Fantastic Four
It’s that time of year again, while the kids are on holidays and the weather can’t make up its mind, the cinemas are offering their annual feast of explosions and lycra costumes. If Ant-Man is the most original of the comic book movie incarnations Hollywood can come up with, perhaps we should be glad that the summer’s proper big offering is yet another rehash of a film that has been made before.
Fantastic Four follows in the footsteps of The Amazing Spider-Man in being a remake of a remake that was made not long ago. This incarnation is of course the superhero origins story, setting us up for the franchise to come. Reed (Miles Teller) is a gifted science student, helped by his friend Ben (a very non-teenage-looking Jamie Bell). Picked out for a scholarship to the Baxter Institute for his creation of a machine that can teleport to another dimension, Reed meets Victor Von Doom (Toby Kebbell), who has tried to create the machine for years, and Susan (Kate Mara) who works with him. The lab’s son Johnny (Michael B Jordan) joins them and in order to ensure glory is theirs, they do the one thing typical of teenage male behaviour in the movie: they take the great, thrilling risk of teleporting themselves. Of course, things don’t go to plan, and they return with bizarre, unexplained abilities the authorities want to test and exploit.

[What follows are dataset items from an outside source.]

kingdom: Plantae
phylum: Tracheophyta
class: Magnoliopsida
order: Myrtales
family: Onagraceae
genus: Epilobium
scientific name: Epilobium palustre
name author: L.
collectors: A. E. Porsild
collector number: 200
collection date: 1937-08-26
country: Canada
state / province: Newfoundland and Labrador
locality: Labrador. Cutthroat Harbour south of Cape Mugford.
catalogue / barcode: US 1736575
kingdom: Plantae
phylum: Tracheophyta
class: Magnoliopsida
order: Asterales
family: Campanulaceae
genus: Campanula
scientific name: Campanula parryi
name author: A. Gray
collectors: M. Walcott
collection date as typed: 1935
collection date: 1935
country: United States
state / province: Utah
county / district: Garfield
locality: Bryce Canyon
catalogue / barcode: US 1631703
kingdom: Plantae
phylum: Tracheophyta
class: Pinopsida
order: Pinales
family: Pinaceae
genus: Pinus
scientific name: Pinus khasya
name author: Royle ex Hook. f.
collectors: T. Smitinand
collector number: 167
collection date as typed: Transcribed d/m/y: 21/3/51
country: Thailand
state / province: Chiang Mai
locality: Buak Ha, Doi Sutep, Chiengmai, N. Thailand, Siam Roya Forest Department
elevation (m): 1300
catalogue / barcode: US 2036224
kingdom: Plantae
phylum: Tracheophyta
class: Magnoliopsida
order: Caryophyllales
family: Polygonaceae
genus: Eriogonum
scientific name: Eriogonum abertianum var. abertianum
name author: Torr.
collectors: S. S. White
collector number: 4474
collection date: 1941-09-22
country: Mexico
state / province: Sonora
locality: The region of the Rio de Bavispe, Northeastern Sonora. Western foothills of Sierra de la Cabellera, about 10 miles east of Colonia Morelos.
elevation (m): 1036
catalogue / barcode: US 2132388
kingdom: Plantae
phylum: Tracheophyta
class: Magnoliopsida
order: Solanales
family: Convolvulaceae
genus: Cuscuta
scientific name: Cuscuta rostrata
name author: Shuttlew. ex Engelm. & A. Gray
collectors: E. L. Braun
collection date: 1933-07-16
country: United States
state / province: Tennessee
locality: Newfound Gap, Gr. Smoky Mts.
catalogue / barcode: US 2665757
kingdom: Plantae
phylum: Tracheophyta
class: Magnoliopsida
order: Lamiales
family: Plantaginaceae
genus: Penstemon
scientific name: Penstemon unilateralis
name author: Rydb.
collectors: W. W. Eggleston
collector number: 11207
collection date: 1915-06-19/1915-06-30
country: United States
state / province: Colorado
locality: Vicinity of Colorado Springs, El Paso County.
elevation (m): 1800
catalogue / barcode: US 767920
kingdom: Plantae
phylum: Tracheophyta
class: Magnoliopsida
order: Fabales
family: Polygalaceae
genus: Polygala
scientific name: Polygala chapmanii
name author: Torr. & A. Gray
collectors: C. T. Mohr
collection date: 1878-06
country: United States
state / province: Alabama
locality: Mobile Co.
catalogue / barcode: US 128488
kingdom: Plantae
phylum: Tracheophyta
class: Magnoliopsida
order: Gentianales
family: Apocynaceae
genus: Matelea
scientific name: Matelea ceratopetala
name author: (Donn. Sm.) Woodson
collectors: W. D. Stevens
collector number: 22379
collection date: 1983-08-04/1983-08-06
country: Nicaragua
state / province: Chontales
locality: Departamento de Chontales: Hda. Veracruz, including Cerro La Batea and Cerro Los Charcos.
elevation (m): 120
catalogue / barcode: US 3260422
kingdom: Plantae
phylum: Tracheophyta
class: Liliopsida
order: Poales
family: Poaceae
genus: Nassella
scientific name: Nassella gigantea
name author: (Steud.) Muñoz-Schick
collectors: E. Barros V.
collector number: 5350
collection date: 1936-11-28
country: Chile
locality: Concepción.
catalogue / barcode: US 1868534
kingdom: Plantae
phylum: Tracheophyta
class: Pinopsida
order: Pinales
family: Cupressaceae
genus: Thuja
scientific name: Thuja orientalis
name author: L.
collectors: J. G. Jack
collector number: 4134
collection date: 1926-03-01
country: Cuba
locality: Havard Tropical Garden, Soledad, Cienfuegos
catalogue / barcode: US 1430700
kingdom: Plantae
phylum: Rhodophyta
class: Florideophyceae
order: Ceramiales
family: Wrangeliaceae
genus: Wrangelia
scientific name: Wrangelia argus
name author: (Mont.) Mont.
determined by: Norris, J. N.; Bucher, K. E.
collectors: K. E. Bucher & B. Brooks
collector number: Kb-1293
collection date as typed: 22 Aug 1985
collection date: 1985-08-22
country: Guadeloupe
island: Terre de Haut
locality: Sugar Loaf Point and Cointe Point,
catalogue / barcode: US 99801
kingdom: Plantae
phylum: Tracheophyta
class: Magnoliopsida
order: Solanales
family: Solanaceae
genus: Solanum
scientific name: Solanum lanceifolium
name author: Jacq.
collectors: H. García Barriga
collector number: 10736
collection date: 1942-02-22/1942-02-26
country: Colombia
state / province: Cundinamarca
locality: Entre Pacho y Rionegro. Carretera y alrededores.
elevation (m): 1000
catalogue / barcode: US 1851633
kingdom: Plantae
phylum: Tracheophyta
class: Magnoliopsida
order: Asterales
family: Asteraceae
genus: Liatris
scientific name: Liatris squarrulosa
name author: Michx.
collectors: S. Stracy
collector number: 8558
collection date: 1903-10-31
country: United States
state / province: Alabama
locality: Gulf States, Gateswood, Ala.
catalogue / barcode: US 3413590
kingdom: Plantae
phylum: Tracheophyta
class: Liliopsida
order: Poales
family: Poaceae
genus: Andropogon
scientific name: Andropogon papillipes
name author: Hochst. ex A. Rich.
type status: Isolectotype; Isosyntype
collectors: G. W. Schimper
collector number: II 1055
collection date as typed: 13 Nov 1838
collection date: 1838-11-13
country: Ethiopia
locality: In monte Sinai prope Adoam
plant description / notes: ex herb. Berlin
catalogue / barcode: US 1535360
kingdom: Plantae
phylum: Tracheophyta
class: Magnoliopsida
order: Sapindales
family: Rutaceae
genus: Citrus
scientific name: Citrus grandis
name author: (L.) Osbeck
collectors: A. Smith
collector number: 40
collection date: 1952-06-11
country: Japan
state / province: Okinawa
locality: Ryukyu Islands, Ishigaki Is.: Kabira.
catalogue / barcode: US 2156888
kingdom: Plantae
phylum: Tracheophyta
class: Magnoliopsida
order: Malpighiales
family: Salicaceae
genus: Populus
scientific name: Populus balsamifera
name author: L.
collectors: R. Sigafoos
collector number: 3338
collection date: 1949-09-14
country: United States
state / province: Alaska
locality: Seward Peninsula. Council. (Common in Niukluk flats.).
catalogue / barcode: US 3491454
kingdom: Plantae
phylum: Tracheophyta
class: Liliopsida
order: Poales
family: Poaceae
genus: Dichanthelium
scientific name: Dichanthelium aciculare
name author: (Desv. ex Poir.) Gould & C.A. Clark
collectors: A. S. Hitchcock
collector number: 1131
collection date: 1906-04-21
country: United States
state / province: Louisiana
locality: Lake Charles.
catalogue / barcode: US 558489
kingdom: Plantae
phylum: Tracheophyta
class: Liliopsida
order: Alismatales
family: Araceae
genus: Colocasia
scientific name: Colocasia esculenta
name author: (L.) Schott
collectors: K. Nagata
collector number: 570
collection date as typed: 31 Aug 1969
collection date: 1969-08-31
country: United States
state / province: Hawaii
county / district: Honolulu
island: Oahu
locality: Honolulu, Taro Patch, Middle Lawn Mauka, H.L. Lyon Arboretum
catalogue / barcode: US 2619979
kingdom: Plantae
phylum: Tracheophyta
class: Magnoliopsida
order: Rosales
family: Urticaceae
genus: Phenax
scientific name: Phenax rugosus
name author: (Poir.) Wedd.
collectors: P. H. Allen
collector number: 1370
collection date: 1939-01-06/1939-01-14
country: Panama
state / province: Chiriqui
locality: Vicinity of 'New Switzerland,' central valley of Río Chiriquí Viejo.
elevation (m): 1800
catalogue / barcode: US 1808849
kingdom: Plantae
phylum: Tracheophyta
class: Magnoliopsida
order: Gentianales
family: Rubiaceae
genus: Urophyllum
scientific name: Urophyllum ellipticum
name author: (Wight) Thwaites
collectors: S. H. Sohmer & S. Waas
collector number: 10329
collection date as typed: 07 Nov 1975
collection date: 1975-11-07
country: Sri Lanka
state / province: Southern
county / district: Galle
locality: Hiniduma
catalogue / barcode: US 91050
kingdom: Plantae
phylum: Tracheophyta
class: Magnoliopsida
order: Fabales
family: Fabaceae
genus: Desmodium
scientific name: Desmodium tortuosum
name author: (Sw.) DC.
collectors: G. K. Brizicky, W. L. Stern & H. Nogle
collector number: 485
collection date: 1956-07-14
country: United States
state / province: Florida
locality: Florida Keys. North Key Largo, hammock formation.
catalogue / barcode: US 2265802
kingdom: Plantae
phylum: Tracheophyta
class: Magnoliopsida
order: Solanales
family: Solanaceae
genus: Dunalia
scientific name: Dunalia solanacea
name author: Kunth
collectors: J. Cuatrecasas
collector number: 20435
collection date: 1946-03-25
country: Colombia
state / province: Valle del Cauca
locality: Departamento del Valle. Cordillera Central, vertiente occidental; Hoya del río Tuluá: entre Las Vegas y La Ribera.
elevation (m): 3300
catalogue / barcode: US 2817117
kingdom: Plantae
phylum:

Ironically for a movie that tries very hard to focus on character, the best parts of Fantastic Four are its typically blockbuster features: the CGI might not be wholly convincing, but the film comes into its own in the outstanding action sequences under the direction of enfant prodige Josh Trunk (Chronicle). This Marvel superheroes team has always struggled with comparison: it was only a decade ago the last franchise began, and there have been several great superhero movies since. The movie has its own weaknesses, however; the casting is odd, never making the most of an established actor like Bell, nor promising newcomer Jordan, and Teller’s Reed and Mara’s Susan are too bland to be interesting. It is very slow at times, and younger viewers may struggle to remain engaged before the exciting bits begin. It doesn’t help the disadvantage of not concentrating on hero alone, the character stories spread thin. However it’s good natured and will keep you entertained on a summer afternoon.
Nathalie Chong
Fantastic Four is released nationwide on 6th August 2015.